**EXERCISE INSTRUCTIONS**
Examine each line of the listing below. Copy those in which the string "effects" appears.

**DATA SHOWN**

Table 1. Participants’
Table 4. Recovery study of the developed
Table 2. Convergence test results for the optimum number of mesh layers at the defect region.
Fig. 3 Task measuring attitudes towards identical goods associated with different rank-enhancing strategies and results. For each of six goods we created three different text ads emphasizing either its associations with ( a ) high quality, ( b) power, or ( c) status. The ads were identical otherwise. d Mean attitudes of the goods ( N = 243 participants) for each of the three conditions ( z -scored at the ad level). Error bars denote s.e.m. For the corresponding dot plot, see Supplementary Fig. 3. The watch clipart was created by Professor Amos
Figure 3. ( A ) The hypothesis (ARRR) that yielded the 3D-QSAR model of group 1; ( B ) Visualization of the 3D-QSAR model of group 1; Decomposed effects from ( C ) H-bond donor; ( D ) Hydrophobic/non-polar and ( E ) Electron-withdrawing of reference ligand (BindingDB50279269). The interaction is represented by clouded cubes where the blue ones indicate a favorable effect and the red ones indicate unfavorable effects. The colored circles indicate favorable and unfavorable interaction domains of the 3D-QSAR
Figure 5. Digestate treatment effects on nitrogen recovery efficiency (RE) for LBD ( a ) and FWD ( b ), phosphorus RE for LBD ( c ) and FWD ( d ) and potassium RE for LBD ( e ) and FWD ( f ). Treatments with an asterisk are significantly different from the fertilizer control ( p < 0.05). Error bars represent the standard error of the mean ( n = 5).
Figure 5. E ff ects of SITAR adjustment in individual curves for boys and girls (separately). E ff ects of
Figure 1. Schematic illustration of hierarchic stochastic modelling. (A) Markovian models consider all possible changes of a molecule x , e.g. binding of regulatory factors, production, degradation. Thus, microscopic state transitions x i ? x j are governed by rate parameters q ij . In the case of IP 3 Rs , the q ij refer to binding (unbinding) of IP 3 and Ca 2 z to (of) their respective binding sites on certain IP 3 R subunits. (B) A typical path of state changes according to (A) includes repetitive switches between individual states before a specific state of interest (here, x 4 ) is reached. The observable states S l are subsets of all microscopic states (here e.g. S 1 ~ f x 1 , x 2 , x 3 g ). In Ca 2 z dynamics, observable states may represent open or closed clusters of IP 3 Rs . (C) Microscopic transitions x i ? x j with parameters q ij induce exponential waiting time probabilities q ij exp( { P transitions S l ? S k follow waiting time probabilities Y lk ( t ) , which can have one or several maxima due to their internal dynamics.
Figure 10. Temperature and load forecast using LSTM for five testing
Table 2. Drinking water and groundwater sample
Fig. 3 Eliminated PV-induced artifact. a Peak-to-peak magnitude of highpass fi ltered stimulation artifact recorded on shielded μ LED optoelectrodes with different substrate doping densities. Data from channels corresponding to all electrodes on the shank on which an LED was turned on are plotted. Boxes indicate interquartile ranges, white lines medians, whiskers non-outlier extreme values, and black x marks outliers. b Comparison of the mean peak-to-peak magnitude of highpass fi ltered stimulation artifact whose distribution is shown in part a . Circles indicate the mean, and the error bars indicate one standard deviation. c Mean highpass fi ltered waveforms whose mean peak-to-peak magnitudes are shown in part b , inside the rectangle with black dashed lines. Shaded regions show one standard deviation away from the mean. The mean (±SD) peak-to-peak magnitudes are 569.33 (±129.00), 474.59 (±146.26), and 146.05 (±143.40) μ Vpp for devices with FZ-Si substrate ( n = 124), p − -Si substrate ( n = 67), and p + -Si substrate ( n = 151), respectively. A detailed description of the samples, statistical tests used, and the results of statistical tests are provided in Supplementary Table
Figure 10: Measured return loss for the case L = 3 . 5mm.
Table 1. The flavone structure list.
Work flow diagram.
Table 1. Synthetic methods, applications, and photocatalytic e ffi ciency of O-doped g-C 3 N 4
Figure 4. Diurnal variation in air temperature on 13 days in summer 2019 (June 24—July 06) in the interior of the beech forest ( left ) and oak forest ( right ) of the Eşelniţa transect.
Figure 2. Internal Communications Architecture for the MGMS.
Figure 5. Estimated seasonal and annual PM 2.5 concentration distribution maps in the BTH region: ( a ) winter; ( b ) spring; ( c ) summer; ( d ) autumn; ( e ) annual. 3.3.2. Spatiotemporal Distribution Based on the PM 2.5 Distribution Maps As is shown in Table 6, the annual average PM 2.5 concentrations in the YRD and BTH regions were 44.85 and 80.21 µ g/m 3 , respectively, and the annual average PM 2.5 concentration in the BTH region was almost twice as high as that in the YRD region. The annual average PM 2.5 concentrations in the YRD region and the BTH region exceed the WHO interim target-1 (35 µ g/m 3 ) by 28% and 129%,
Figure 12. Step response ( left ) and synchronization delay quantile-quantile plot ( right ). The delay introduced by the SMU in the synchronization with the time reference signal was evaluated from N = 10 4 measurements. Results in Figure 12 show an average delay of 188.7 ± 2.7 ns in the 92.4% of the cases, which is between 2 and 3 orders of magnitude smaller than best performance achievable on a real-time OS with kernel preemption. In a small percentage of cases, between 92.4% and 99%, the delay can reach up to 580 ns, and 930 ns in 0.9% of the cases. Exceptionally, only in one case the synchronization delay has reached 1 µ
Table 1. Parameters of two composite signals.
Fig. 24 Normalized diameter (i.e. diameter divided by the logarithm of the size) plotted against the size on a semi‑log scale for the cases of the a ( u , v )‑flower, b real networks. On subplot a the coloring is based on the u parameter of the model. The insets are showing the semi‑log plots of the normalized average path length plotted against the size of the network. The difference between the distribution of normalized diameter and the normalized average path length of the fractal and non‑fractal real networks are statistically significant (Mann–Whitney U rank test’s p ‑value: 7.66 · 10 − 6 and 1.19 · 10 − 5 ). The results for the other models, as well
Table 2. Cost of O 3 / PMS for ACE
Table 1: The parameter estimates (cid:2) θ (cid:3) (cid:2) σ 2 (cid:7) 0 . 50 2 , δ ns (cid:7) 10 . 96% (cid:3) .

**RESPONSE BOX**
Figure 3. ( A ) The hypothesis (ARRR) that yielded the 3D-QSAR model of group 1; ( B ) Visualization of the 3D-QSAR model of group 1; Decomposed effects from ( C ) H-bond donor; ( D ) Hydrophobic/non-polar and ( E ) Electron-withdrawing of reference ligand (BindingDB50279269). The interaction is represented by clouded cubes where the blue ones indicate a favorable effect and the red ones indicate unfavorable effects. The colored circles indicate favorable and unfavorable interaction domains of the 3D-QSAR
Figure 5. Digestate treatment effects on nitrogen recovery efficiency (RE) for LBD ( a ) and FWD ( b ), phosphorus RE for LBD ( c ) and FWD ( d ) and potassium RE for LBD ( e ) and FWD ( f ). Treatments with an asterisk are significantly different from the fertilizer control ( p < 0.05). Error bars represent the standard error of the mean ( n = 5).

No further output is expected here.